# A good catch from the Florida Elbow (part 1 of 2)



## Harbison (Apr 18, 2012)

A good catch from the Florida Elbow

Friday, February 28, the weekend weather forecast is picture perfect; calm winds, zero overcast, and a very sunny 70+ degrees. What a way to begin our 39 hour adventure deep into the very heart of the Florida Elbow. There is only one slight potential problem, the Gulf of Mexico water temperature has been holding steady at sixty six degrees; that's cold for our Florida fish. Will the cold water keep the fish from feeding? Is, 'A good catch from the Florida Elbow' possible this time of the year? Only one way to find out; let's go see together. Sit back, relax, and join me as we board Hubbard Marina's Florida Fisherman ll:

Captain Bryon request the opening of John's Pass Bridge:

Soon beautiful Madeira Beach, Florida, will be only a distant memory:

We who call Florida home love to showcase our beautiful state. Joining us today are Mr. John Richardson Sr. and John Junior. John Sr., from Oaktown Indiana, is celebrating birthday number eighty with a warm weather overnight fishing trip. Back home in the Hoosier state the Richardson family were expecting a day time high of twenty-four, and nighttime lows of 10 to 12 degrees. Our 70 is a heat wave to them. 
John Sr., chef Tammy has gone Mexican. What a way to begin our great adventure:

Let's hit the bunks. We have a very long day ahead of us. Twelve midnight; Captain Bryon tames those mighty diesels and calls for 'battle stations.' Let the fun begin. The fishing is slow. Never-the-less, we are catching some very nice fish. John Junior is proud of his first ever red grouper:

The before dawn catch is not up to our standards, but still impressive:

John has never seen a ramora before. The 'sucker-fish' amazes him: Everything grows big on the Elbow!


----------



## Harbison (Apr 18, 2012)

*part 2 of 2*

Talk about some nice red grouper:


Man! Those things can fight:


Hold on! Mr. Chris Larosa's flat line just had a big hit. Some very fast, strong, creature plowed into his live pin fish. On an on goes the great battle. Finally, color! The color of a beautiful black fin tuna. Quick! The gaff. What a trophy:

Oh no! The dreaded lion fish have really invaded the Elbow. Mr. Larry Miller:

Mr. Michael Wells, that 16 & 1/4 inch lion fish is a near record:


Let's go looking for the mighty amber jacks. We want a fight!
Look at the fish on that screen:

Joining us from Jonesboro, Maine are Mr. Travis Galligher, and his fourteen year old daughter Ms. Kassandra Cox. Kassandra, what's the weather like back home? Bob, when we left it was fourteen degrees. This seventy stuff is like Summer to us. John & Kassandra are fishing spots 6 & 7 on the middle of the stern. John, a very strong young man, hooks a fish as strong and fast as he is. That big live pin fish was just too much for any Elbow fish to resist. On & on goes the great battle. John follows the runaway fish from the stern to the bow of the Florida. Still no end in sight. Finally! Color, the silver color of a mighty amber jack. Quick! The gaff. What a prize. Follow the great fight two minutes ten seconds into the video at the end. 

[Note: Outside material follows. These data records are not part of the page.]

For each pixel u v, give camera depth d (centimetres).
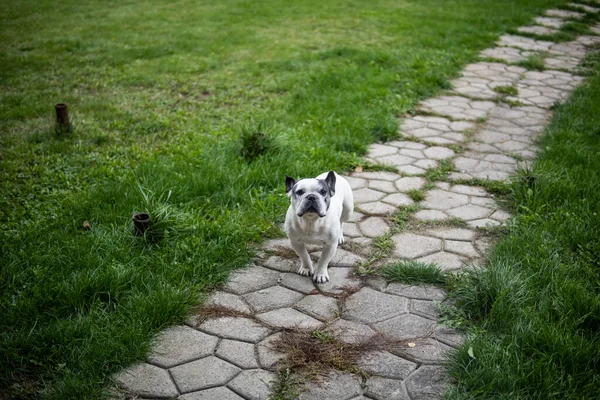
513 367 201
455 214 296
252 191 313
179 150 359
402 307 236
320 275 250
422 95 460
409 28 676
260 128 356
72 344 215
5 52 585
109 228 277
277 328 227
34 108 430
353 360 212
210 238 273
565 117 395
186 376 207
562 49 605
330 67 520
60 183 327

Now those are some nice American reds. The American beauties have been properly vented and are almost ready to go back home.. See you in June:



It's been a very long day. We have now been fishing for over eighteen hours. We are hungry! Tammy time. Warm weather, companionship, fishing, and a fine Tammy steak dinner. What a way to watch the sun sink the horizon:

Wow! What a meal; we are stuffed. Let's try to catch a few more fish:
Mr. Richardson, you can be proud of that mangrove snapper. Sir, the Hoosier sate can be proud of their native son; I know your dad is:


Mister Carl Kisner, fishing spot # 48, that's an Elbow sized trigger fish:

Mr. Eddie Sumrall, spot # 5, June is going to be something else: 


Nine P.M. let's hit the bunks. We are tired. Take us home Captain 'Coach' John; take us back to Madeira Beach. 
Six A.M.; now that was a quick night. John's Pass Bridge is beautiful even before the sun comes up:

By our standards the fishing was slow, however, Is, 'A good catch from the Florida Elbow' possible this time of the year? Mr. Chris Larosa, what do you think?


Our friends from Indiana & Maine will go back home with memories to last a life time. John Sr., sir it has been a real pleasure to celebrate with you eighty years on this earth. It was a real honor welcoming you to fishing in the Sunshine state. I hope you enjoyed your trip as much as we enjoyed sharing our Florida with you. Kassandra, that jack pot money will go a long ways towards a warm jacket for that fourteen degree Maine weather. Girl, Jonesboro will never be the same. 



Check out 'Good catch from the Florida Elbow.' (Click on the Youtube link)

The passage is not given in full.